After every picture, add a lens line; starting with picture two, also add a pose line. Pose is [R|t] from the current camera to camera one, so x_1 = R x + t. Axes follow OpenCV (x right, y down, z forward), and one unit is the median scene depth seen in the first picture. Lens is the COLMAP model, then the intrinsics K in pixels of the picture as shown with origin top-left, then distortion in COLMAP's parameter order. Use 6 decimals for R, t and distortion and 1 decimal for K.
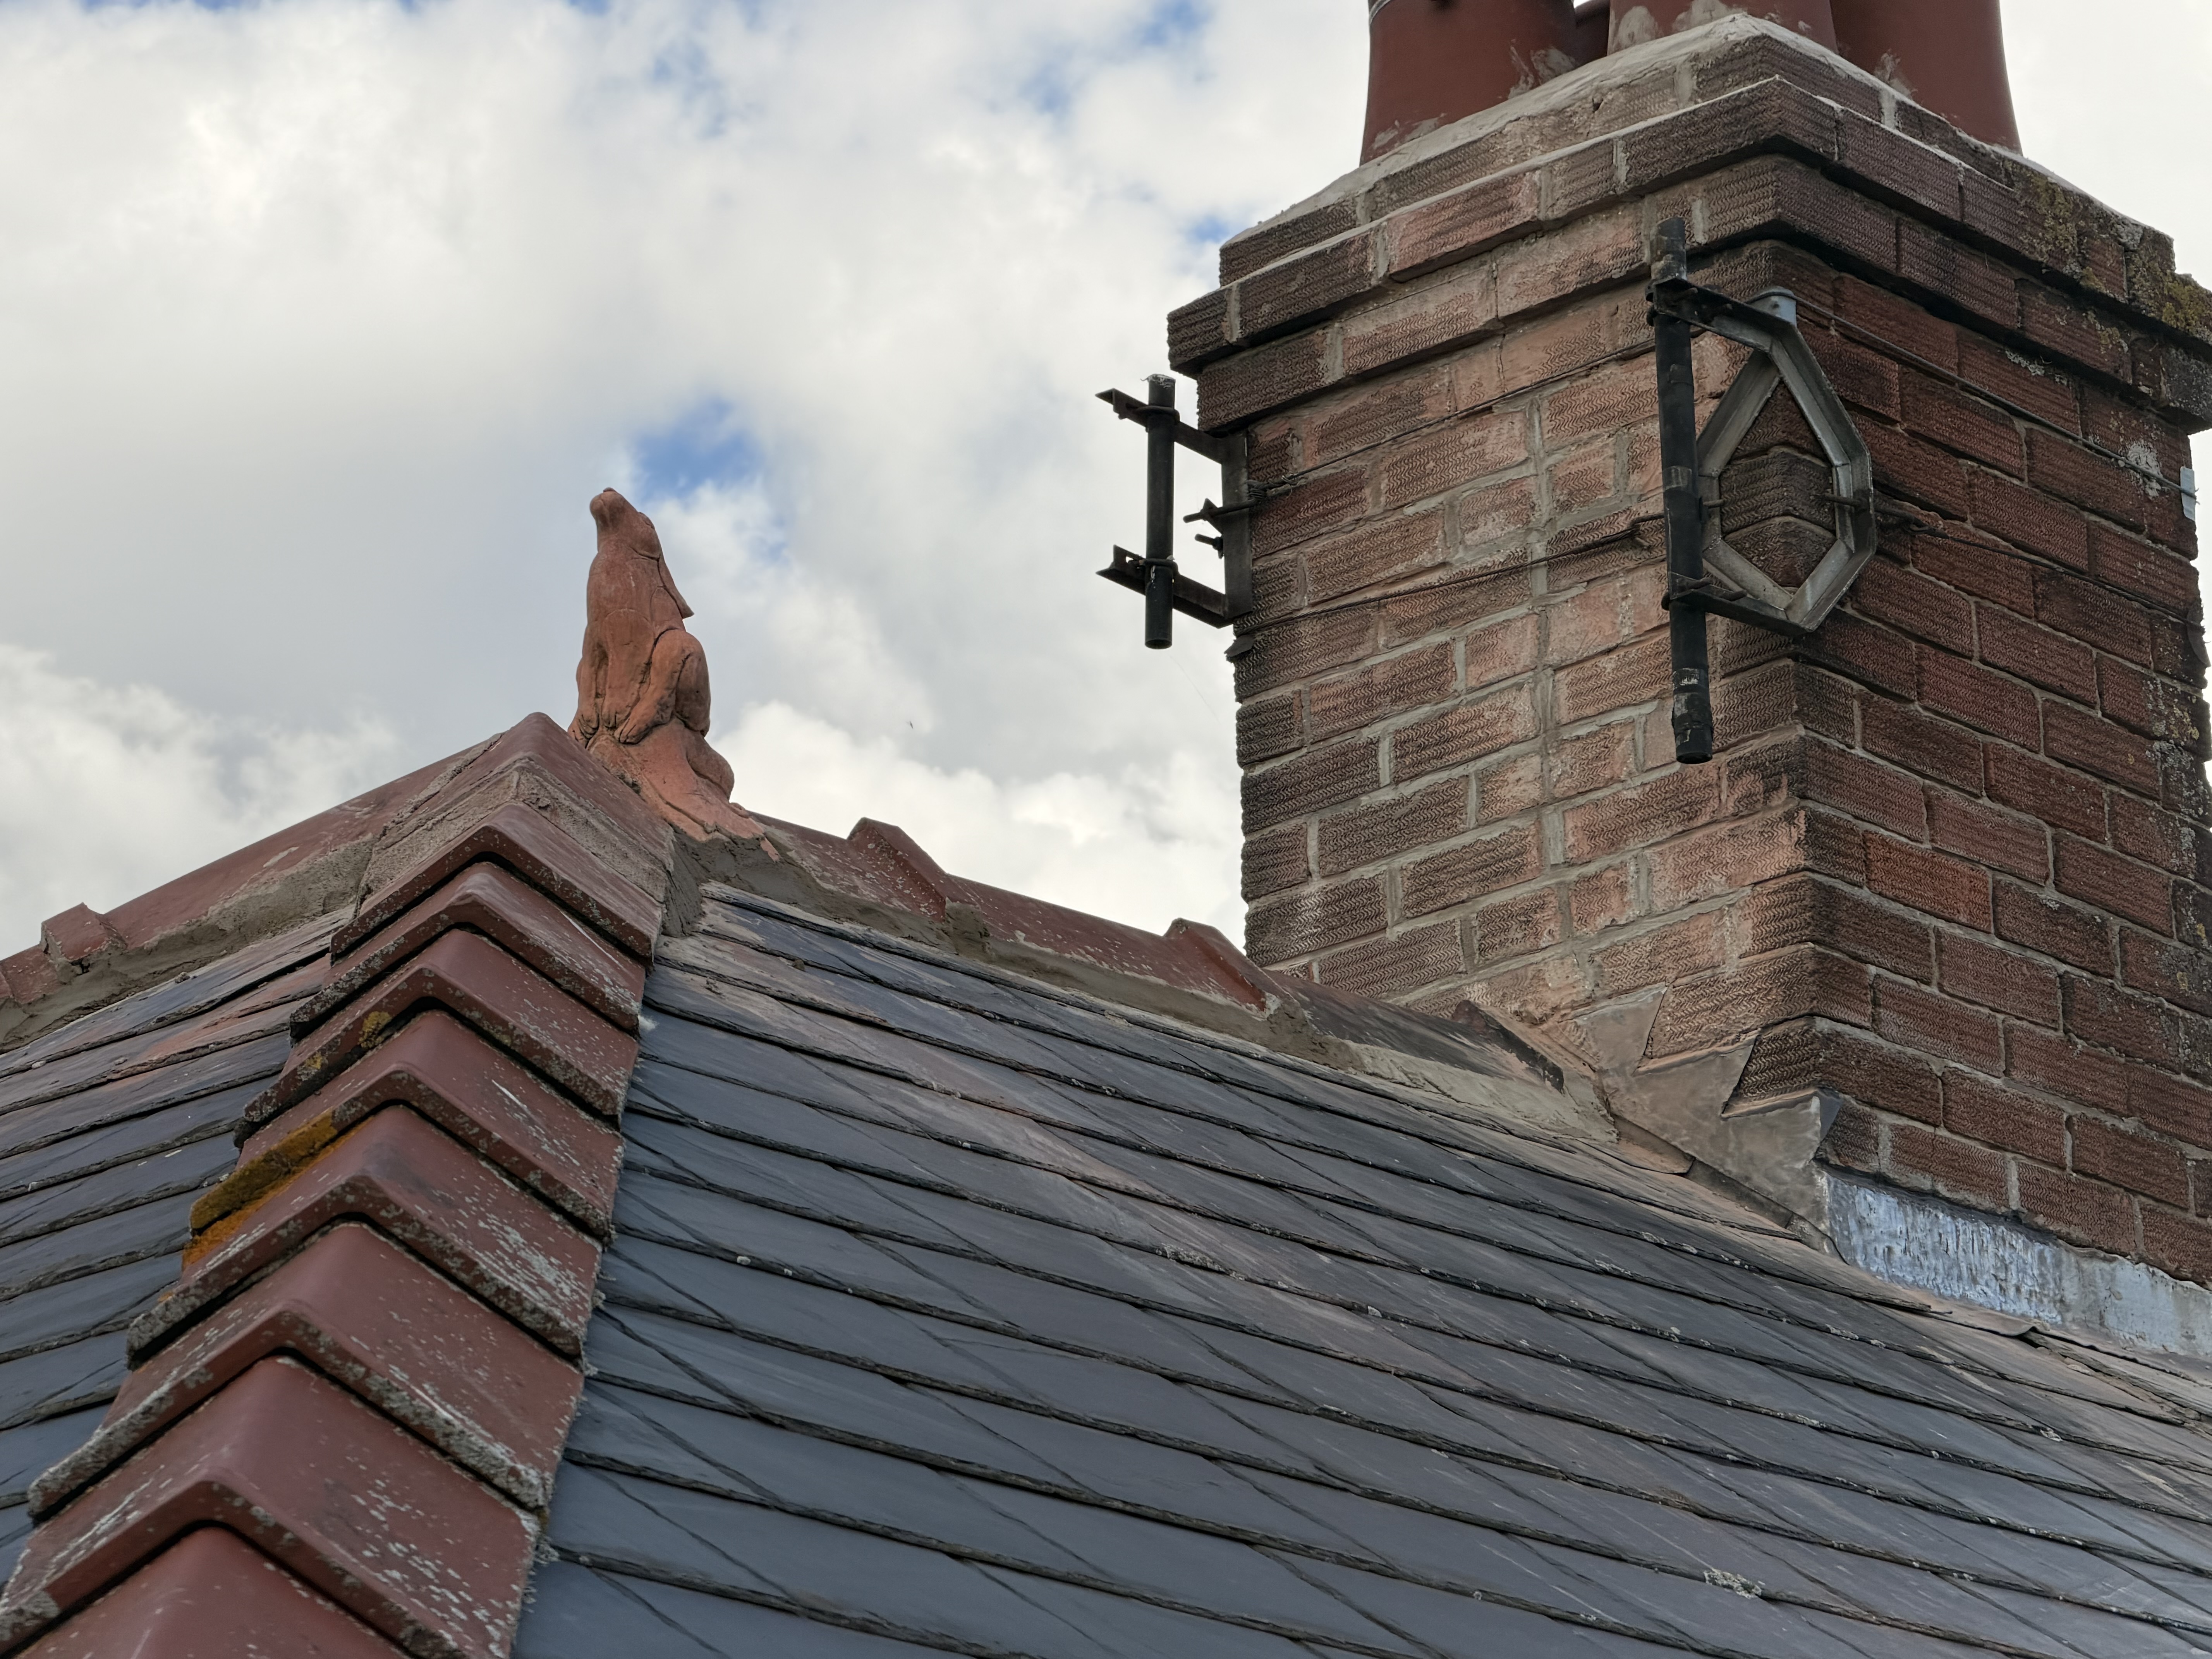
lens RADIAL K [[7644.4, 0, 1104.6], [0, 7644.4, 828.8], [0, 0, 1]] dist [0.140101, 0.000000]
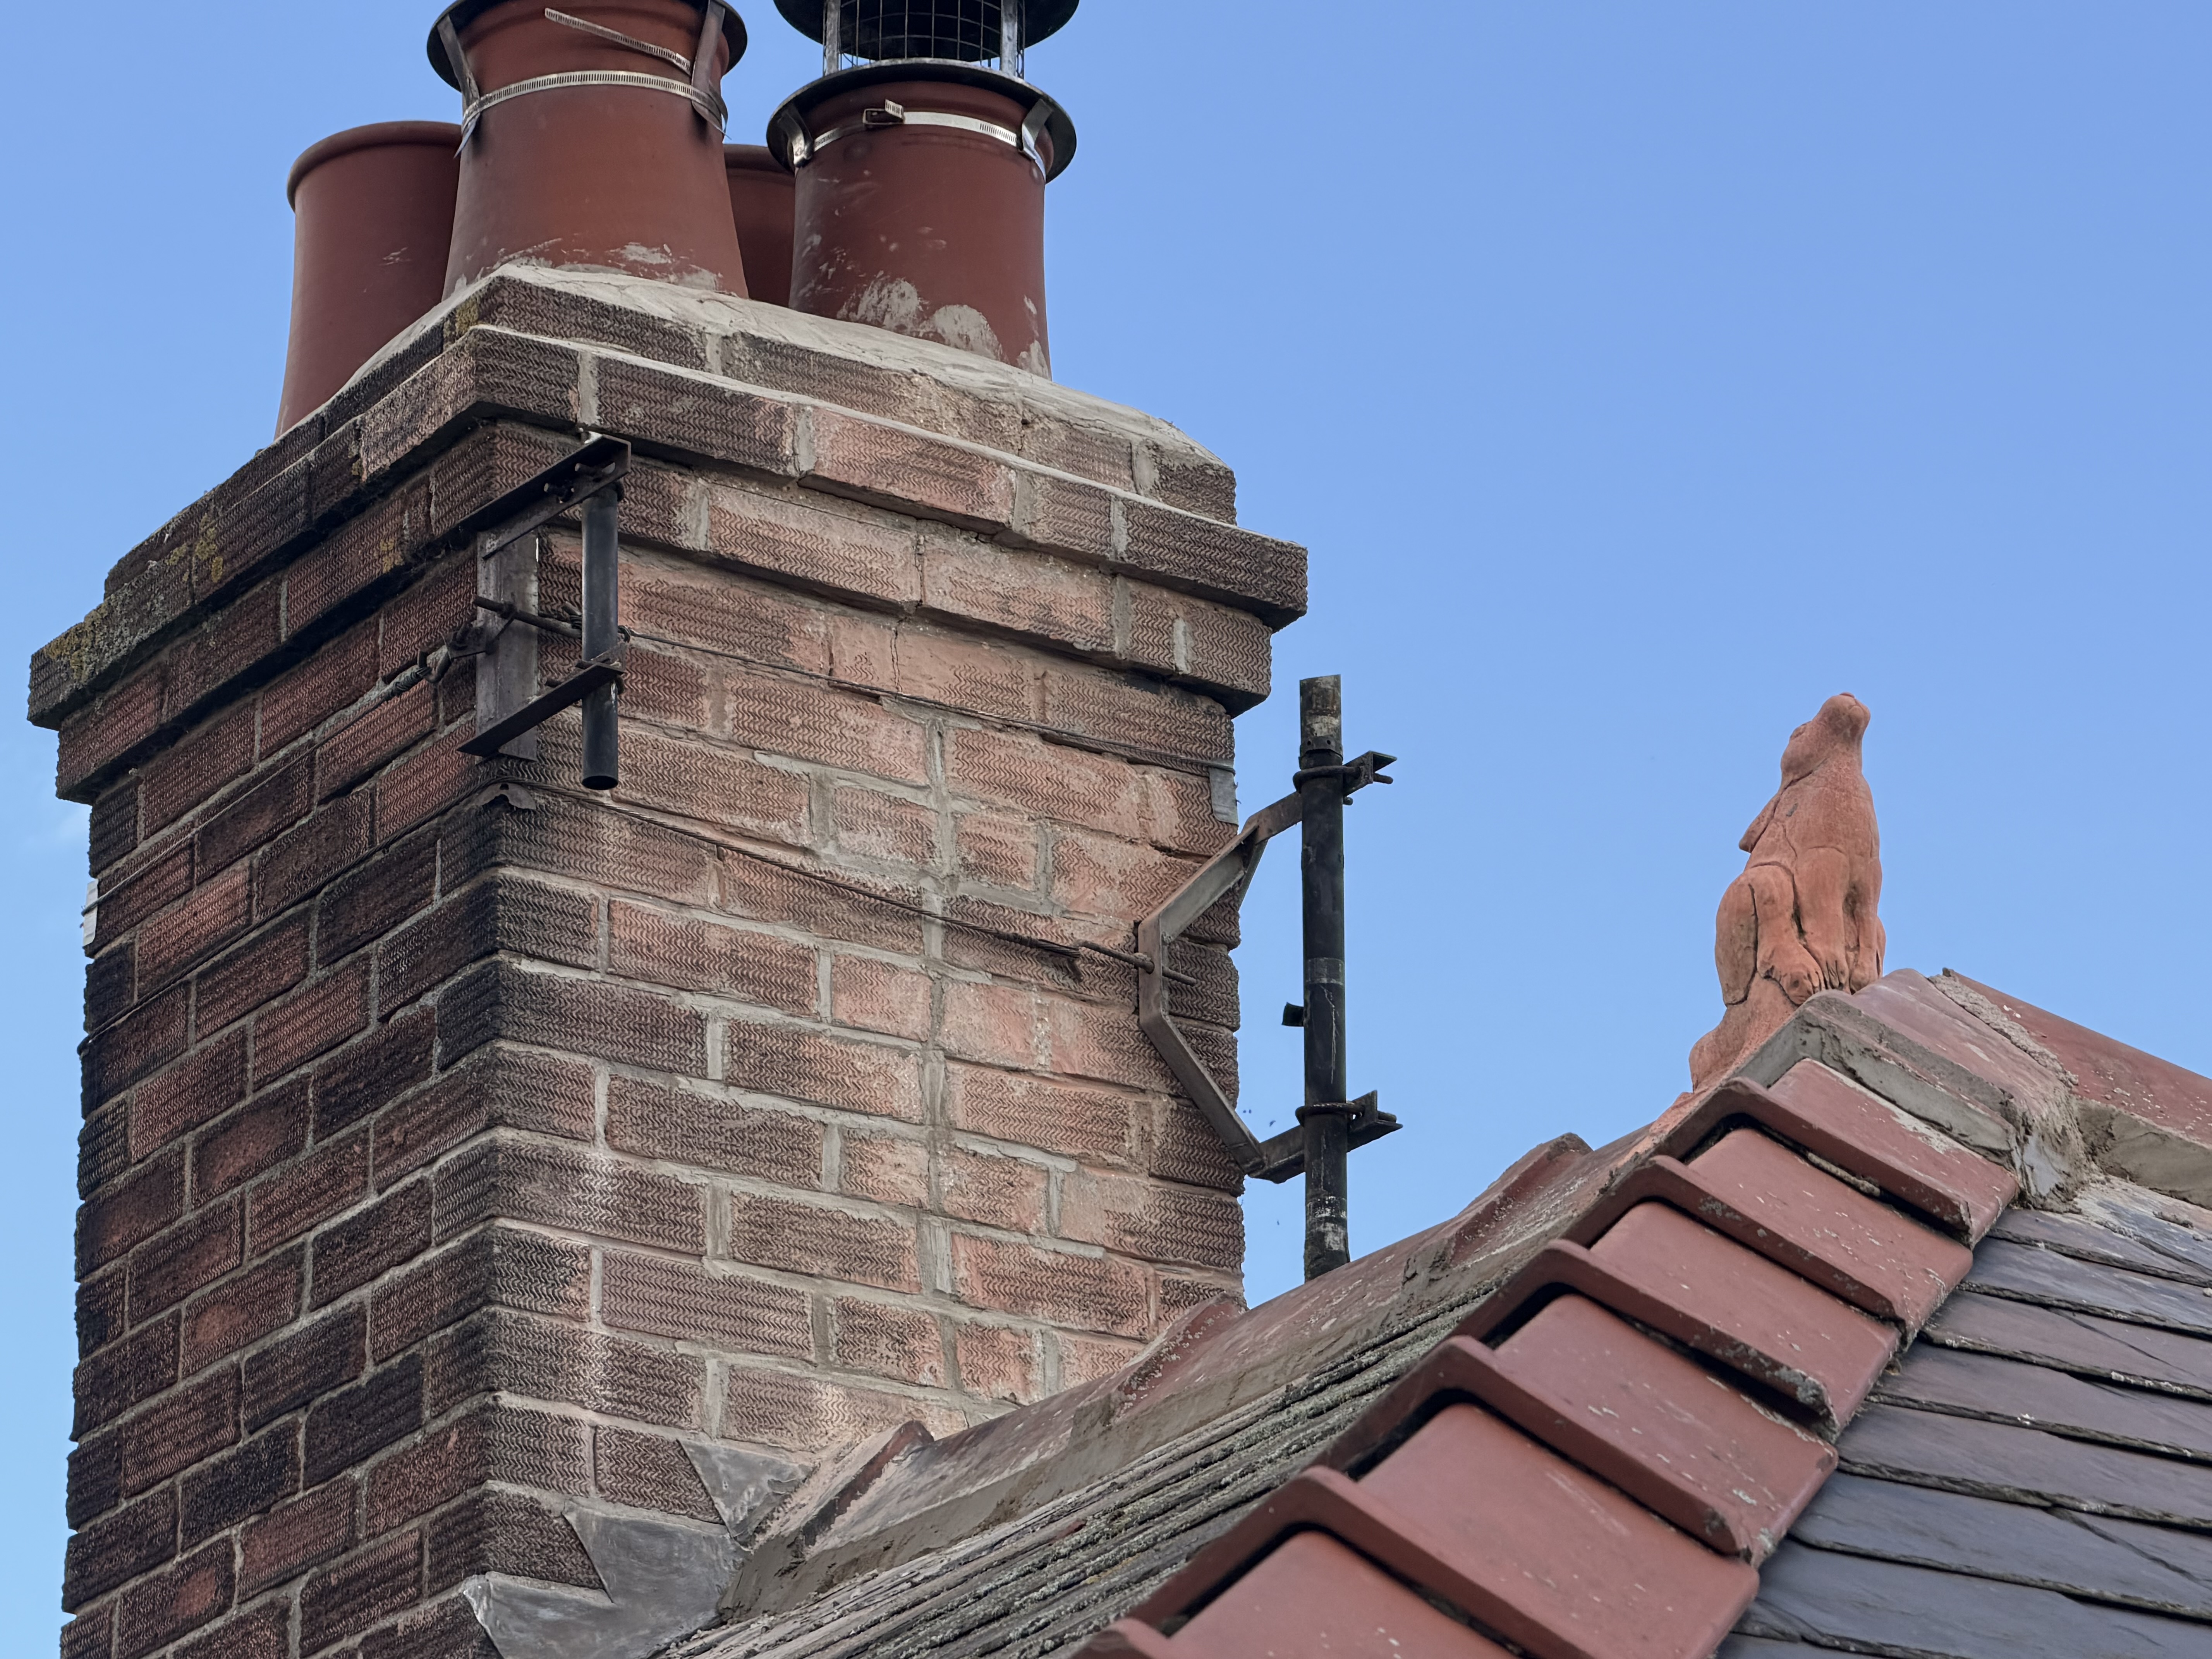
lens RADIAL K [[8881.1, 0, 1107.0], [0, 8881.1, 832.8], [0, 0, 1]] dist [0.497442, 0.000000]
pose [[0.229679, 0.385349, 0.893730, -0.784052], [-0.316071, 0.898040, -0.305980, 0.239528], [-0.920514, -0.212205, 0.328058, 0.670280]]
***
Prompt: A faithful transcription of the material, with no pictures, is the expected result.

Result for this task:
After every picture, add a lens line; starting with picture two, also add a pose line. Pose is [R|t] from the current camera to camera one, so x_1 = R x + t. Axes follow OpenCV (x right, y down, z forward), and one unit is the median scene depth seen in the first picture. Lens is the COLMAP model, then the intrinsics K in pixels of the picture as shown with origin top-left, then distortion in COLMAP's parameter order. Use 6 decimals for R, t and distortion and 1 decimal for K.
lens RADIAL K [[7644.4, 0, 1104.6], [0, 7644.4, 828.8], [0, 0, 1]] dist [0.140101, 0.000000]
lens RADIAL K [[8881.1, 0, 1107.0], [0, 8881.1, 832.8], [0, 0, 1]] dist [0.497442, 0.000000]
pose [[0.229679, 0.385349, 0.893730, -0.784052], [-0.316071, 0.898040, -0.305980, 0.239528], [-0.920514, -0.212205, 0.328058, 0.670280]]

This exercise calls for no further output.